There are also some game-play artefacts, including army lists:
And a set of random event chits:
And then there's the language, Yalorian. Apparently Ken was always fascinated with and good at languages -- I've seen notes in his flat in or about New Testament Greek and Kiswahili, and Abi remembers him reading to her from Beowulf at a young age, reading it in Old English but telling her the story in Modern English. And that fascination is present here:
That's a list of noun cases -- and in case you weren't sure he was a fan of Old English, this language has a dual number for 1/3 more case endings.
But it remained solidly in a wargaming context, as we can see from these sample sentences:
Bezan wonautenen peshansas.
"The ship sails to Onaut." Note that "bez," "a ship," and "peshan," "to sail," have the same root word -- "shan" is "to go," so "peshan" is literally "to go by ship" -- but "p" and "b" are slippery things in Yalorian. Ken also notes that although it's "Onaut" Yalorian-speakers often say "Wonaut."
Bezan onautenen peshan et madamos---a durnella.
"The ship that sails to Onaut has been carrying siege engines." I can't read part of that word.
There are a lot of siege engines in this setting is all I'm saying.
And again, although most of this stuff is from the mid-70s, they're still talking about province revenue in 1990:
I wonder if it just all went digital after a certain point.
The Southampton connection
Now, if you know much about the history of gaming, you're starting to be reminded of something. And you'd be right. In May 1975, a correspondent, Londoner Russell King, asks:
"I believe you are/were involved in the Hyborian campaign."
Ding! Of course -- the Hyboria game!
Tony Bath's
famous wargames campaign that turned into a sprawling fantasy world with
its own history, maps, newspapers, and so on. That included elements of Leiber and Howard, and that was being written up in the gaming press in the early 1970s. Based in Southampton, Bath was a founder (the founder? I'm not sure) of the Society of Ancients, of which Ken was a member -- and of course Southampton wasn't far ... there's nothing in the box to suggest that Ken was one of the many wargamers who participated in the Hyboria campaign as rulers, but given what else we know about his wargaming in the early 70s it sounds very likely. He
could have been inspired by Bath's book, which came out in '73, but I see no reason not to think he had more hands-on experience.

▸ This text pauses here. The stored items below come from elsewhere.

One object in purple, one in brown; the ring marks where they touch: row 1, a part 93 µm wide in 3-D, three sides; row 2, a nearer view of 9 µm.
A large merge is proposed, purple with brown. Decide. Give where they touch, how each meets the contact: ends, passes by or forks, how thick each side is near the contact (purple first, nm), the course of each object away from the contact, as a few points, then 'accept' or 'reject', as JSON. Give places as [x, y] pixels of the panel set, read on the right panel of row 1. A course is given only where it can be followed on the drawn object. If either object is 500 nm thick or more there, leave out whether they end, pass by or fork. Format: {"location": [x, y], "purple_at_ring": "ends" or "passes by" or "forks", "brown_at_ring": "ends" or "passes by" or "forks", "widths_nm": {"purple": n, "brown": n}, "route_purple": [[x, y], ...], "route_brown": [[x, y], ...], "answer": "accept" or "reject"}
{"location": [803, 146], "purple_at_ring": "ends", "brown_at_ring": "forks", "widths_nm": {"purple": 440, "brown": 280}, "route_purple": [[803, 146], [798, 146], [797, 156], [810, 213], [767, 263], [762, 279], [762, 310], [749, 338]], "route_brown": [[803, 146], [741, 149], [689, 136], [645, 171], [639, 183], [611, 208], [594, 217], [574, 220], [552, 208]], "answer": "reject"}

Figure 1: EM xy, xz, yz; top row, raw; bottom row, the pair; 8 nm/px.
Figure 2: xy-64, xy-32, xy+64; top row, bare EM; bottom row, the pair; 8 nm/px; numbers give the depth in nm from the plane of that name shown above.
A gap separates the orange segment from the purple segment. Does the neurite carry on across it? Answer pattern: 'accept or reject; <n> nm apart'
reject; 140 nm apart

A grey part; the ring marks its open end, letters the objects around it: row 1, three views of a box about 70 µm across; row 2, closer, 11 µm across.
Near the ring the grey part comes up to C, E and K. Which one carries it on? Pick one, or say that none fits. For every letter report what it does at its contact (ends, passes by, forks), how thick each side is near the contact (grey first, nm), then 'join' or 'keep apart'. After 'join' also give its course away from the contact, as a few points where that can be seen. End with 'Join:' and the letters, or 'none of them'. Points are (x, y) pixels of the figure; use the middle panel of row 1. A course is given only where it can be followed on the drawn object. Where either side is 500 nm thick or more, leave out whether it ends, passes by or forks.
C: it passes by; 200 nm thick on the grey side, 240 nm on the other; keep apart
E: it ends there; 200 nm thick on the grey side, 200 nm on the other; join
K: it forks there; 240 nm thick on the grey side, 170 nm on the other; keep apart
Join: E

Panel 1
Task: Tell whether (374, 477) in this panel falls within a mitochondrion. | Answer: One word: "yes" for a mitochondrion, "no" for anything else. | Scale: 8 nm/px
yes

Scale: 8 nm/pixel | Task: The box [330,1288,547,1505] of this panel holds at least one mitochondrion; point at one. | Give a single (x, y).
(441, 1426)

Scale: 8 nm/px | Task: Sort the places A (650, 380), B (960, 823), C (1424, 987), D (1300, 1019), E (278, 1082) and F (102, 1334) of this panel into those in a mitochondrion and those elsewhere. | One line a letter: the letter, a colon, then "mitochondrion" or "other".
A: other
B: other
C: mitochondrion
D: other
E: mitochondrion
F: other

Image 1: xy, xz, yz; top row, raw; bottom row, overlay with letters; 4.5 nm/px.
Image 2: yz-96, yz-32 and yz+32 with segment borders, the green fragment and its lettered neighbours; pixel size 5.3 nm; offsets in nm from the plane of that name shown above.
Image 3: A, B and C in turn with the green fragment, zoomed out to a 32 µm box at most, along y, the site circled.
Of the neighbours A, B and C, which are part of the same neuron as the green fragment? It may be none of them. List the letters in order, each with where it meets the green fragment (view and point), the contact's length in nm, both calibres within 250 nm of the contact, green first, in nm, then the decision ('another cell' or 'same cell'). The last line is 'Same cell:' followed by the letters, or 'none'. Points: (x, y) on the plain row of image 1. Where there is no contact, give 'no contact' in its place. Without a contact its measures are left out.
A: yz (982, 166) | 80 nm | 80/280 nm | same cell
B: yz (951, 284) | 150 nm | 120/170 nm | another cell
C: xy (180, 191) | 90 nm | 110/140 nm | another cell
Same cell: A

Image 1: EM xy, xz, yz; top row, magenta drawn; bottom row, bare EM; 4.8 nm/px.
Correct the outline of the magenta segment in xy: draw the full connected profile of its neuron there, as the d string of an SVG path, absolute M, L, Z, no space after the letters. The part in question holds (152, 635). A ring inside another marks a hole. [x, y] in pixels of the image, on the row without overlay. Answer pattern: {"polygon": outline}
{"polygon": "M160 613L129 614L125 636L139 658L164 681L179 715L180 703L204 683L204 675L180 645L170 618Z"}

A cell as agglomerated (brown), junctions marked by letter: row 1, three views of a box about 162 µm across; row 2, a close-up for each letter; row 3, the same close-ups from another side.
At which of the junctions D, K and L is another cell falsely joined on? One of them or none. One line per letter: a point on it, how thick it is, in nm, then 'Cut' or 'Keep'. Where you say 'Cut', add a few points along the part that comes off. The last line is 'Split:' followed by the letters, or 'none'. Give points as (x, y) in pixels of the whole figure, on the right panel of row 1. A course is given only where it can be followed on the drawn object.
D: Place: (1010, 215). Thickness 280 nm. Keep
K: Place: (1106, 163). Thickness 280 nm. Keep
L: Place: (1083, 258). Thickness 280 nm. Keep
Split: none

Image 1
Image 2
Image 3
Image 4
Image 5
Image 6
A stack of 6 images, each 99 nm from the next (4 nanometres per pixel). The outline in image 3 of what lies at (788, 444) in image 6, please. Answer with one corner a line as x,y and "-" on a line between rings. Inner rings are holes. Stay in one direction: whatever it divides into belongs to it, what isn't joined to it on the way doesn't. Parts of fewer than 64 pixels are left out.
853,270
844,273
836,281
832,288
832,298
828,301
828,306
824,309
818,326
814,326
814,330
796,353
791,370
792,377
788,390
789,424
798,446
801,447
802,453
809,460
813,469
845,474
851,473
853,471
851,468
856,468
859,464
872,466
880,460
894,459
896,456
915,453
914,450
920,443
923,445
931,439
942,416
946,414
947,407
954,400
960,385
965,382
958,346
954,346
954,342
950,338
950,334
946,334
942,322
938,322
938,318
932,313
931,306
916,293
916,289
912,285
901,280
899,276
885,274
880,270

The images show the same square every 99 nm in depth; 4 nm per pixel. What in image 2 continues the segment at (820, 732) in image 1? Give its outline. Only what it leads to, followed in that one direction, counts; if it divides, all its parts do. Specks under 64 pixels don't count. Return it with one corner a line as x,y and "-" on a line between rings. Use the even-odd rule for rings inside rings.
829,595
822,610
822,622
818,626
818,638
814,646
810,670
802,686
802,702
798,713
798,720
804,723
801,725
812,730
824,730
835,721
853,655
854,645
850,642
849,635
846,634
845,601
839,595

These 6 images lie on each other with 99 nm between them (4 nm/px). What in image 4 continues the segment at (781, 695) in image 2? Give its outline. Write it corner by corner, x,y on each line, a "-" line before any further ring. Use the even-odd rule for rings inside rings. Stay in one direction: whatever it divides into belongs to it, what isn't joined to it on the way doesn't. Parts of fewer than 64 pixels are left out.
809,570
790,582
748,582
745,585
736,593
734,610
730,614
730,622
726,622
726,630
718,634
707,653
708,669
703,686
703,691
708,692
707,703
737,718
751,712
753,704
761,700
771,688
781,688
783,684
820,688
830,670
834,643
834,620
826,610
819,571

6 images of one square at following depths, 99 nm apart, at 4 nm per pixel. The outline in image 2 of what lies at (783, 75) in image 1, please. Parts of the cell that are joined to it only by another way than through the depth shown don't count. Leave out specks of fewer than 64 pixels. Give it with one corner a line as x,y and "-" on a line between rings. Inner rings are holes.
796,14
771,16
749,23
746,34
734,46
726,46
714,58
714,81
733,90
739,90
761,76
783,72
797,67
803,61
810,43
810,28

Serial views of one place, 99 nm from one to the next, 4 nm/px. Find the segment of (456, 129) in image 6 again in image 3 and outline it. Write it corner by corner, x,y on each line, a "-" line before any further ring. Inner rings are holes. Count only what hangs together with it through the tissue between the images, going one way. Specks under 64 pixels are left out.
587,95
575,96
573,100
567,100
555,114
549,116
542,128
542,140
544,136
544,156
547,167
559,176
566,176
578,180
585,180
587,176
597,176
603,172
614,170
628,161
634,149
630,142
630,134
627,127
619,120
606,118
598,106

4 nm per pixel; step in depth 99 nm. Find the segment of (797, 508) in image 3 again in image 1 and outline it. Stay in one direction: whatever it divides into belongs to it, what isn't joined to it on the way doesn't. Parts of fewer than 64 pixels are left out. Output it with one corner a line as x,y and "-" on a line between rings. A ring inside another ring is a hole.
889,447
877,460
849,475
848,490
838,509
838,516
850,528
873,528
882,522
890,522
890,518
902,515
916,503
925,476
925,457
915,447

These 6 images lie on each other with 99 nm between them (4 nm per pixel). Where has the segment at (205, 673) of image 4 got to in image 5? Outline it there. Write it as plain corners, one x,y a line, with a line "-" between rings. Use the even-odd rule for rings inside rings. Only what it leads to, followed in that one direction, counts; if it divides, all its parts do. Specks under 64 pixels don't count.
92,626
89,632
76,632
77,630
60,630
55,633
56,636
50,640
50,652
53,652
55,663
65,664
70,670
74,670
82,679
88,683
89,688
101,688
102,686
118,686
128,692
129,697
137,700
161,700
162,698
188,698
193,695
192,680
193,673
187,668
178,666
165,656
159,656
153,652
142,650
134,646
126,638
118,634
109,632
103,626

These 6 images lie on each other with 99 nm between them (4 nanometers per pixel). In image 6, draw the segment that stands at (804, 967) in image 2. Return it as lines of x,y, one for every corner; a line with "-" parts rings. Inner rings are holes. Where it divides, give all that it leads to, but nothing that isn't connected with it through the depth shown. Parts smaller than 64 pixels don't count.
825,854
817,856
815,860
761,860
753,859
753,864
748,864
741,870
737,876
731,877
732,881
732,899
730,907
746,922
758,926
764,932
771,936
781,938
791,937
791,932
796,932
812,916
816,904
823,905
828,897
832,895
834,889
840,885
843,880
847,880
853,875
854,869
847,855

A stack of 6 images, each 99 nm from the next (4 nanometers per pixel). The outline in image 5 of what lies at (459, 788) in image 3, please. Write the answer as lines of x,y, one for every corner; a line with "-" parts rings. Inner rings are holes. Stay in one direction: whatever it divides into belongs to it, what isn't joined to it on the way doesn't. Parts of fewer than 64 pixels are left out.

I think what we have here is an instance of a trend that was pretty common in wargaming in the 1960s and 1970s -- one that we can see in the early gaming of Gary Gygax as well:
Jon Peterson reports that Gygax was doing something pretty similar in the pre-D&D days, although his version was grounded in his beloved medieval period rather than Bath's preferred ancient world. (A lot of what I know about Hyboria comes from Peterson's superb
Playing at the World, although I am lucky enough to have a copy of
White Dwarf issue 4, which contains Bath's "Hyboria: A History.") It looks like Ken was trying to set up something akin to Hyboria, including players from all over the UK but centred on Durham and focusing on his own interests. We can see that the linguistic material largely seems to be later in date, suggesting that even when the campaign was over the fictional world continued to exist and be developed. It was a wargames campaign in '75 or so, maybe a D&D campaign in the late 70s (although we don't know that) and some sort of
gedankenexperiment from then on. Or was there more produced?
Anyway, it's a fascinating look at the early UK fantasy games scene. You can see a lot of shared community standards even then, but also quite a lot of making-it-up-as-they-go-along and a lot of swiping things from other fields (mainly historical gaming) to serve slightly different purposes. Weird creativity, historical wargaming, bricolage -- this is all relevant to my interests.